__Input data__:
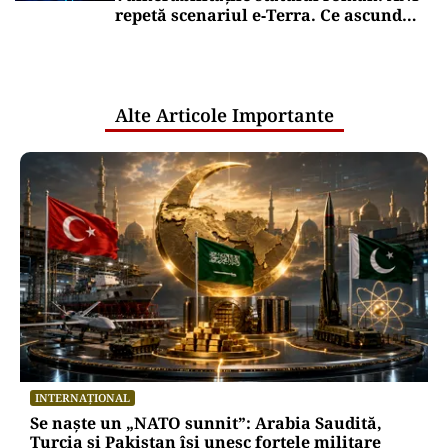
repetă scenariul e‑Terra. Ce ascund
comunicările oficiale și cine răspunde
pentru mentenanța IT a instituțiilor
publice
Alte Articole Importante
INTERNAȚIONAL
Se naște un „NATO sunnit”: Arabia Saudită,
Turcia și Pakistan își unesc forțele militare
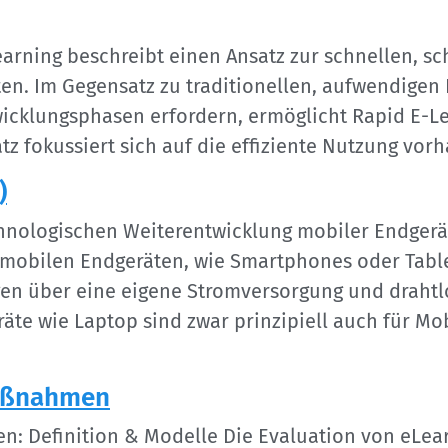
earning beschreibt einen Ansatz zur schnellen, s
ten. Im Gegensatz zu traditionellen, aufwendigen
cklungsphasen erfordern, ermöglicht Rapid E-Lea
atz fokussiert sich auf die effiziente Nutzung v
)
echnologischen Weiterentwicklung mobiler Endge
mobilen Endgeräten, wie Smartphones oder Table
ügen über eine eigene Stromversorgung und drah
äte wie Laptop sind zwar prinzipiell auch für Mo
Maßnahmen
: Definition & Modelle Die Evaluation von eLe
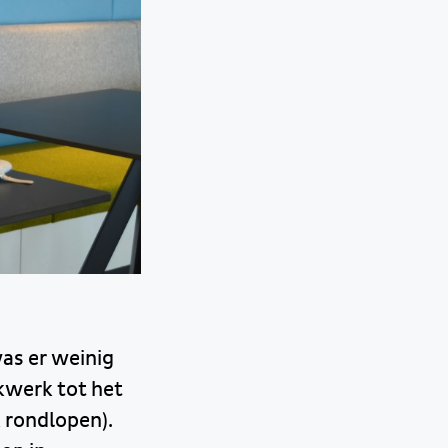
was er weinig
kwerk tot het
k rondlopen).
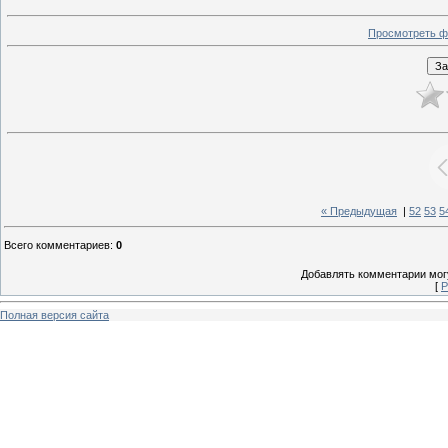
Просмотреть ф
« Предыдущая
|
52
53
5
Всего комментариев
:
0
Добавлять комментарии могу
[
Р
Полная версия сайта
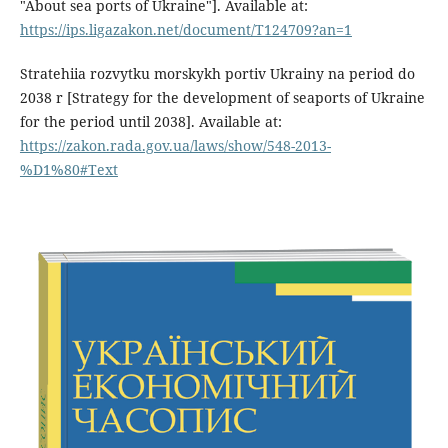
"About sea ports of Ukraine"]. Available at:
https://ips.ligazakon.net/document/T124709?an=1
Stratehiia rozvytku morskykh portiv Ukrainy na period do
2038 r [Strategy for the development of seaports of Ukraine
for the period until 2038]. Available at:
https://zakon.rada.gov.ua/laws/show/548-2013-
%D1%80#Text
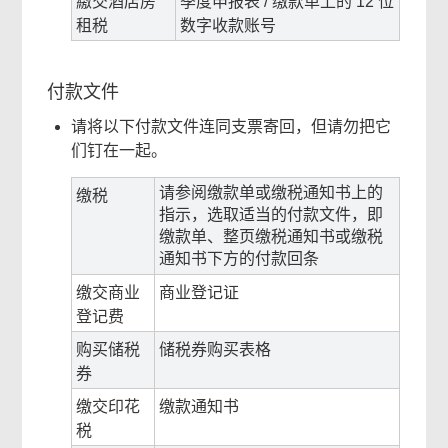
繳交酒店房
季度申报表 / 缴款单上的 12 位
租税
数字收款账号
付款文件
请将以下付款文件连同支票寄回，但请勿把它
们钉在一起。
请参阅缴款单或缴税通知书上的
缴税
指示，选取适当的付款文件，即
缴款单、整页缴税通知书或缴税
通知书下方的付款回条
缴交商业
商业登记证
登记费
购买储税
储税券购买表格
券
缴交印花
缴款通知书
税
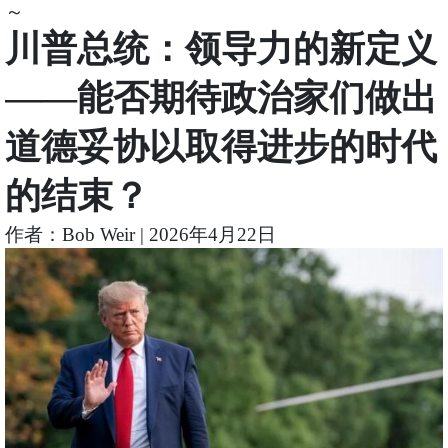
～
川普总统：领导力的新定义
——能否期待政治家们做出
道德妥协以取得进步的时代
的结束？
作者：Bob Weir | 2026年4月22日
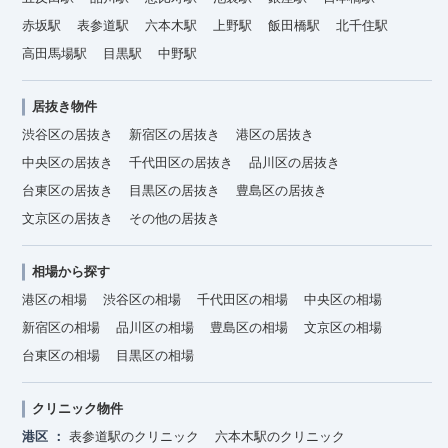
赤坂駅
表参道駅
六本木駅
上野駅
飯田橋駅
北千住駅
高田馬場駅
目黒駅
中野駅
居抜き物件
渋谷区の居抜き
新宿区の居抜き
港区の居抜き
中央区の居抜き
千代田区の居抜き
品川区の居抜き
台東区の居抜き
目黒区の居抜き
豊島区の居抜き
文京区の居抜き
その他の居抜き
相場から探す
港区の相場
渋谷区の相場
千代田区の相場
中央区の相場
新宿区の相場
品川区の相場
豊島区の相場
文京区の相場
台東区の相場
目黒区の相場
クリニック物件
港区
表参道駅のクリニック
六本木駅のクリニック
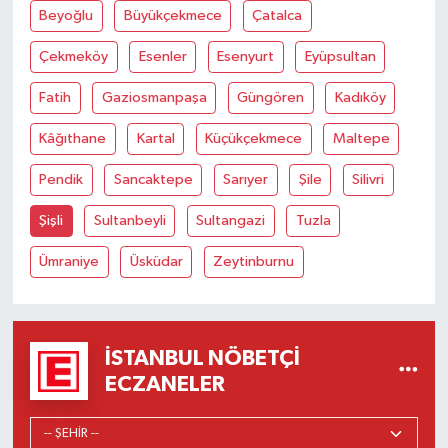
Beyoğlu
Büyükçekmece
Çatalca
Çekmeköy
Esenler
Esenyurt
Eyüpsultan
Fatih
Gaziosmanpaşa
Güngören
Kadıköy
Kâğıthane
Kartal
Küçükçekmece
Maltepe
Pendik
Sancaktepe
Sarıyer
Şile
Silivri
Şişli
Sultanbeyli
Sultangazi
Tuzla
Ümraniye
Üsküdar
Zeytinburnu
İSTANBUL NÖBETÇI
ECZANELER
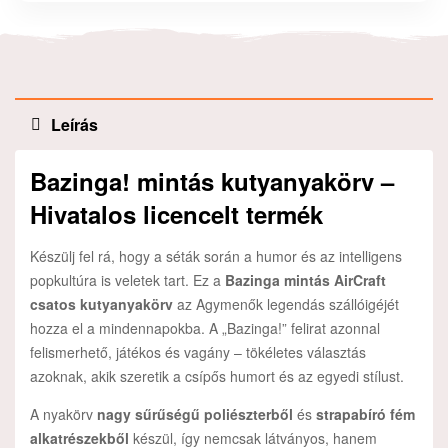
Leírás
Bazinga! mintás kutyanyakörv –
Hivatalos licencelt termék
Készülj fel rá, hogy a séták során a humor és az intelligens
popkultúra is veletek tart. Ez a
Bazinga mintás AirCraft
csatos kutyanyakörv
az Agymenők legendás szállóigéjét
hozza el a mindennapokba. A „Bazinga!” felirat azonnal
felismerhető, játékos és vagány – tökéletes választás
azoknak, akik szeretik a csípős humort és az egyedi stílust.
A nyakörv
nagy sűrűségű poliészterből
és
strapabíró fém
alkatrészekből
készül, így nemcsak látványos, hanem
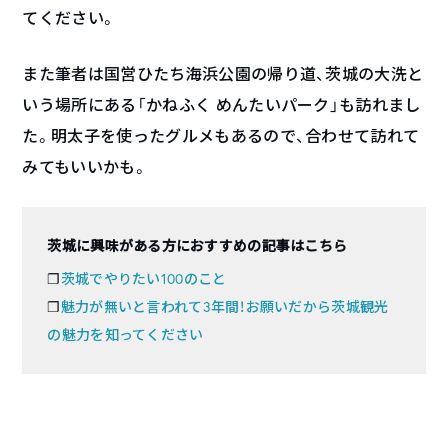
てください。
また筆者は国営ひたち海浜公園の帰り道、茨城の大洗と
いう場所にある「かねふく めんたいパーク」も訪れまし
た。明太子を使ったグルメもあるので、合わせて訪れて
みてもいいかも。
茨城に興味がある方におすすめの記事はこちら
❐
茨城でやりたい100のこと
❐
魅力が無いと言われて3年間！お願いだから茨城観光
の魅力を知ってください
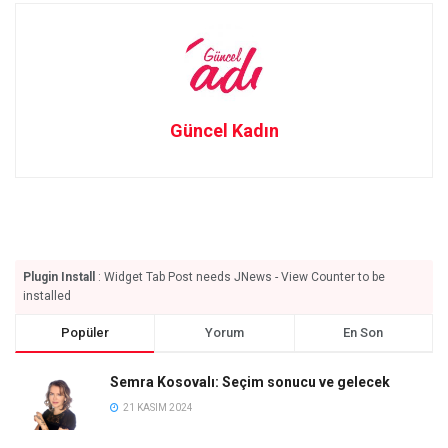
Güncel Kadın
Plugin Install
: Widget Tab Post needs JNews - View Counter to be
installed
Popüler
Yorum
En Son
Semra Kosovalı: Seçim sonucu ve gelecek
21 KASIM 2024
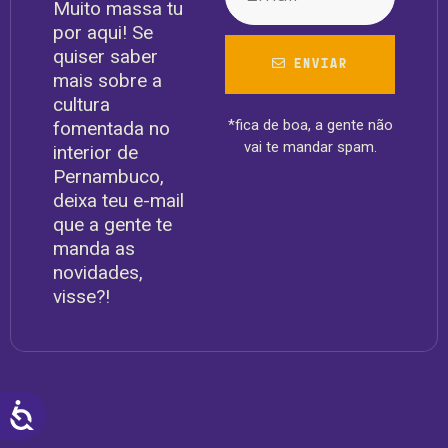
Muito massa tu
por aqui! Se
quiser saber
ENVIAR
mais sobre a
cultura
*fica de boa, a gente não
fomentada no
vai te mandar spam.
interior de
Pernambuco,
deixa teu e-mail
que a gente te
manda as
novidades,
visse?!
ACESSIBILIDADE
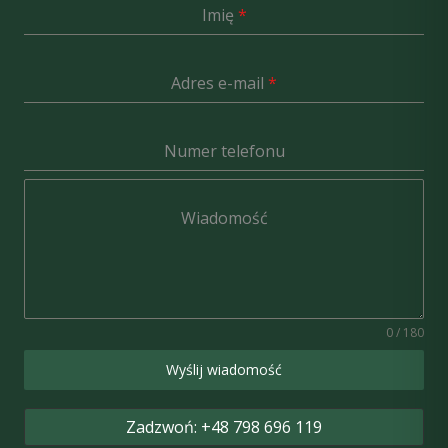
Imię
*
Adres e-mail
*
Numer telefonu
Wiadomość
0 / 180
Wyślij wiadomość
Zadzwoń: +48 798 696 119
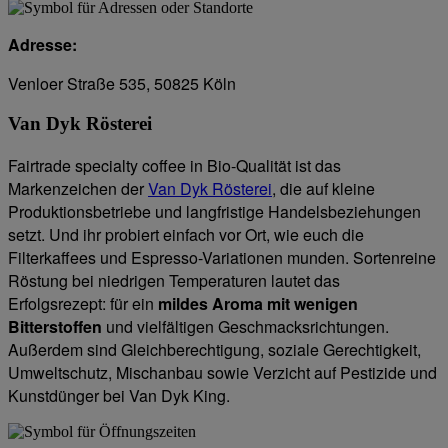
Adresse:
Venloer Straße 535, 50825 Köln
Van Dyk Rösterei
Fairtrade specialty coffee in Bio-Qualität ist das
Markenzeichen der
Van Dyk Rösterei
, die auf kleine
Produktionsbetriebe und langfristige Handelsbeziehungen
setzt. Und ihr probiert einfach vor Ort, wie euch die
Filterkaffees und Espresso-Variationen munden. Sortenreine
Röstung bei niedrigen Temperaturen lautet das
Erfolgsrezept: für ein
mildes Aroma mit wenigen
Bitterstoffen
und vielfältigen Geschmacksrichtungen.
Außerdem sind Gleichberechtigung, soziale Gerechtigkeit,
Umweltschutz, Mischanbau sowie Verzicht auf Pestizide und
Kunstdünger bei Van Dyk King.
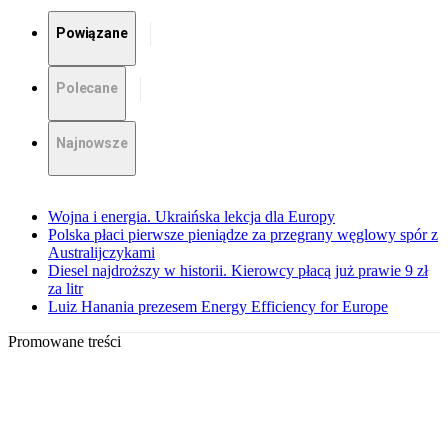
Powiązane
Polecane
Najnowsze
Wojna i energia. Ukraińska lekcja dla Europy
Polska płaci pierwsze pieniądze za przegrany węglowy spór z
Australijczykami
Diesel najdroższy w historii. Kierowcy płacą już prawie 9 zł
za litr
Luiz Hanania prezesem Energy Efficiency for Europe
Promowane treści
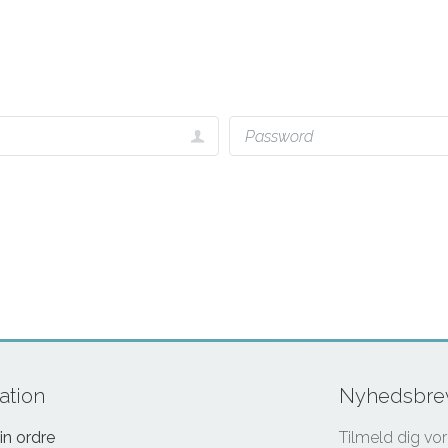
ation
Nyhedsbre
in ordre
Tilmeld dig vo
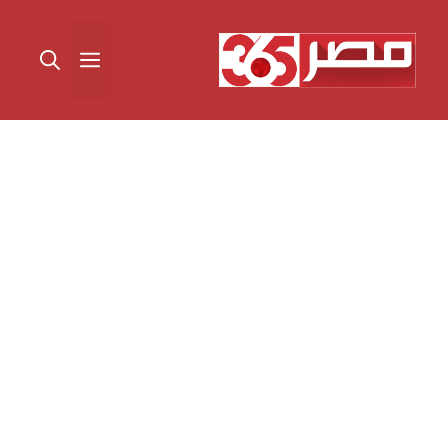
نتقل
لى
القائمة
لمحتوى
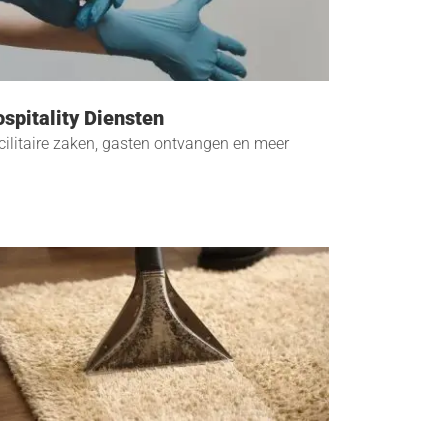
spitality Diensten
cilitaire zaken, gasten ontvangen en meer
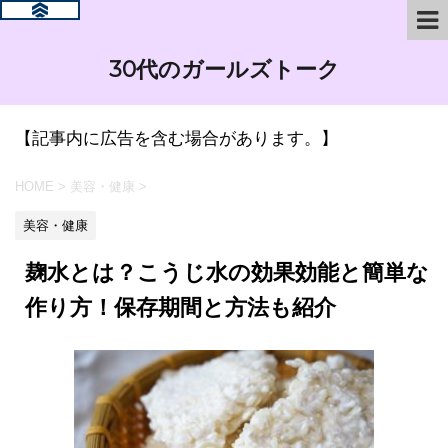
30代のガールズトーク
【記事内に広告を含む場合があります。】
HOME
>
美容・健康
>
美容・健康
麹水とは？こうじ水の効果効能と簡単な
作り方！保存期間と方法も紹介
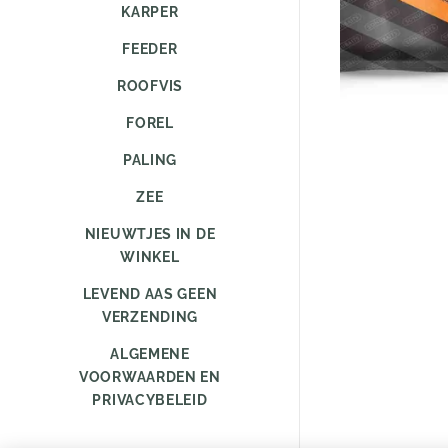
KARPER
FEEDER
ROOFVIS
FOREL
PALING
ZEE
NIEUWTJES IN DE
WINKEL
LEVEND AAS GEEN
VERZENDING
ALGEMENE
VOORWAARDEN EN
PRIVACYBELEID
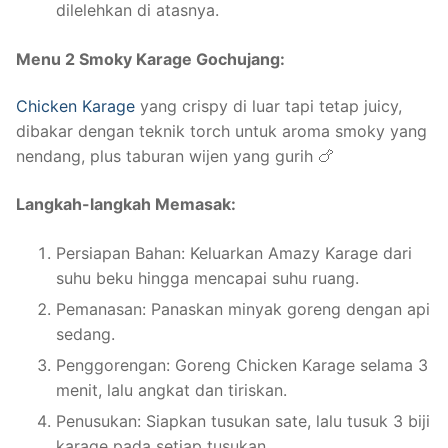
dilelehkan di atasnya.
Menu 2 Smoky Karage Gochujang:
Chicken Karage
yang crispy di luar tapi tetap juicy,
dibakar dengan teknik torch untuk aroma smoky yang
nendang, plus taburan wijen yang gurih 🍗
Langkah-langkah Memasak:
Persiapan Bahan: Keluarkan Amazy Karage dari
suhu beku hingga mencapai suhu ruang.
Pemanasan: Panaskan minyak goreng dengan api
sedang.
Penggorengan: Goreng Chicken Karage selama 3
menit, lalu angkat dan tiriskan.
Penusukan: Siapkan tusukan sate, lalu tusuk 3 biji
karage pada setiap tusukan.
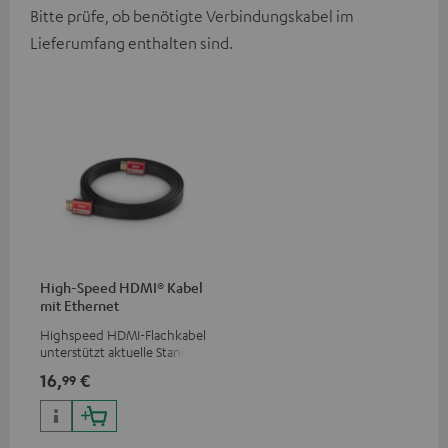
Bitte prüfe, ob benötigte Verbindungskabel im
Lieferumfang enthalten sind.
High-Speed HDMI® Kabel
mit Ethernet
Highspeed HDMI-Flachkabel
unterstützt aktuelle Standards
wie z.B. 4K 50/60p und 4K 3D
16,
€
99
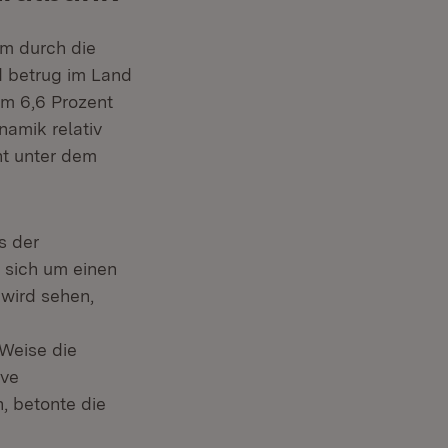
em durch die
d betrug im Land
um 6,6 Prozent
amik relativ
nt unter dem
s der
 sich um einen
 wird sehen,
 Weise die
ive
, betonte die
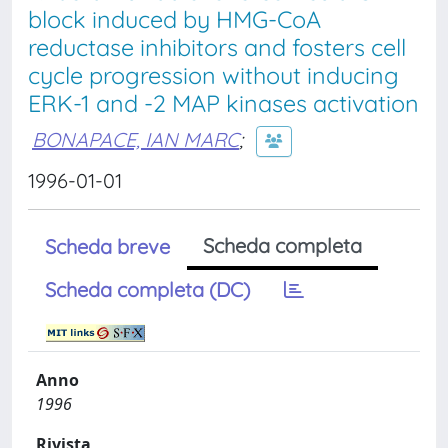
block induced by HMG-CoA
reductase inhibitors and fosters cell
cycle progression without inducing
ERK-1 and -2 MAP kinases activation
BONAPACE, IAN MARC
;
1996-01-01
Scheda completa
Scheda breve
Scheda completa (DC)
Anno
1996
Rivista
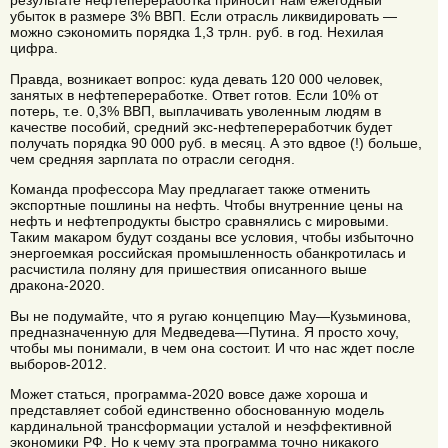
результате нефтепереработка приносит нам ежегодный
убыток в размере 3% ВВП. Если отрасль ликвидировать —
можно сэкономить порядка 1,3 трлн. руб. в год. Нехилая
цифра.
Правда, возникает вопрос: куда девать 120 000 человек,
занятых в нефтепереработке. Ответ готов. Если 10% от
потерь, т.е. 0,3% ВВП, выплачивать уволенным людям в
качестве пособий, средний экс-нефтепереработчик будет
получать порядка 90 000 руб. в месяц. А это вдвое (!) больше,
чем средняя зарплата по отрасли сегодня.
Команда профессора Мау предлагает также отменить
экспортные пошлины на нефть. Чтобы внутренние цены на
нефть и нефтепродукты быстро сравнялись с мировыми.
Таким макаром будут созданы все условия, чтобы избыточно
энергоемкая российская промышленность обанкротилась и
расчистила поляну для пришествия описанного выше
дракона-2020.
Вы не подумайте, что я ругаю концепцию Мау—Кузьминова,
предназначенную для Медведева—Путина. Я просто хочу,
чтобы мы понимали, в чем она состоит. И что нас ждет после
выборов-2012.
Может статься, программа-2020 вовсе даже хороша и
представляет собой единственно обоснованную модель
кардинальной трансформации усталой и неэффективной
экономики РФ. Но к чему эта программа точно никакого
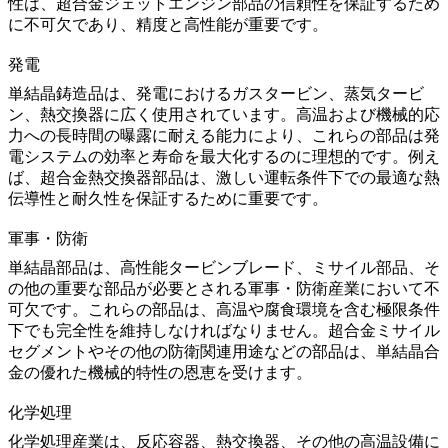
性は、
超合金ジェットエンジン部品
の信頼性を保証するため
に不可欠であり、精度と高性能が重要です。
発電
単結晶鋳造品は、
発電
におけるガスタービン、蒸気タービ
ン、熱交換器に広く使用されています。高温および機械的応
力への長時間の曝露に耐える能力により、これらの部品は発
電システムの効率と寿命を最大化するのに理想的です。例え
ば、
超合金熱交換器部品
は、激しい運転条件下での最適な熱
伝導性と耐久性を保証するために重要です。
軍事・防衛
単結晶部品は、高性能タービンブレード、ミサイル部品、そ
の他の重要な部品が必要とされる
軍事・防衛
産業において不
可欠です。これらの部品は、高温や腐食環境を含む極限条件
下でも完全性を維持しなければなりません。
超合金ミサイル
セグメント
やその他の防衛関連用途などの部品は、単結晶合
金の優れた機械的特性の恩恵を受けます。
化学処理
化学処理
産業は、反応容器、熱交換器、その他の高温設備に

__Exercise directions__: Your answer should consist of the lines above between those holding "た。明太子を使ったグルメもあるので、合わせて訪れて" and "Australijczykami", inclusive, reproduced word for word and without pictures.

__Answer for this exercise__:
た。明太子を使ったグルメもあるので、合わせて訪れて
みてもいいかも。
茨城に興味がある方におすすめの記事はこちら
❐
茨城でやりたい100のこと
❐
魅力が無いと言われて3年間！お願いだから茨城観光
の魅力を知ってください
Güncel Kadın
Plugin Install
: Widget Tab Post needs JNews - View Counter to be
installed
Popüler
Yorum
En Son
Semra Kosovalı: Seçim sonucu ve gelecek
21 KASIM 2024
Muito massa tu
por aqui! Se
quiser saber
ENVIAR
mais sobre a
cultura
*fica de boa, a gente não
fomentada no
vai te mandar spam.
interior de
Pernambuco,
deixa teu e-mail
que a gente te
manda as
novidades,
visse?!
ACESSIBILIDADE
Imię
*
Adres e-mail
*
Numer telefonu
Wiadomość
0 / 180
Wyślij wiadomość
Zadzwoń: +48 798 696 119
Adresse:
Venloer Straße 535, 50825 Köln
Van Dyk Rösterei
Fairtrade specialty coffee in Bio-Qualität ist das
Markenzeichen der
Van Dyk Rösterei
, die auf kleine
Produktionsbetriebe und langfristige Handelsbeziehungen
setzt. Und ihr probiert einfach vor Ort, wie euch die
Filterkaffees und Espresso-Variationen munden. Sortenreine
Röstung bei niedrigen Temperaturen lautet das
Erfolgsrezept: für ein
mildes Aroma mit wenigen
Bitterstoffen
und vielfältigen Geschmacksrichtungen.
Außerdem sind Gleichberechtigung, soziale Gerechtigkeit,
Umweltschutz, Mischanbau sowie Verzicht auf Pestizide und
Kunstdünger bei Van Dyk King.
Powiązane
Polecane
Najnowsze
Wojna i energia. Ukraińska lekcja dla Europy
Polska płaci pierwsze pieniądze za przegrany węglowy spór z
Australijczykami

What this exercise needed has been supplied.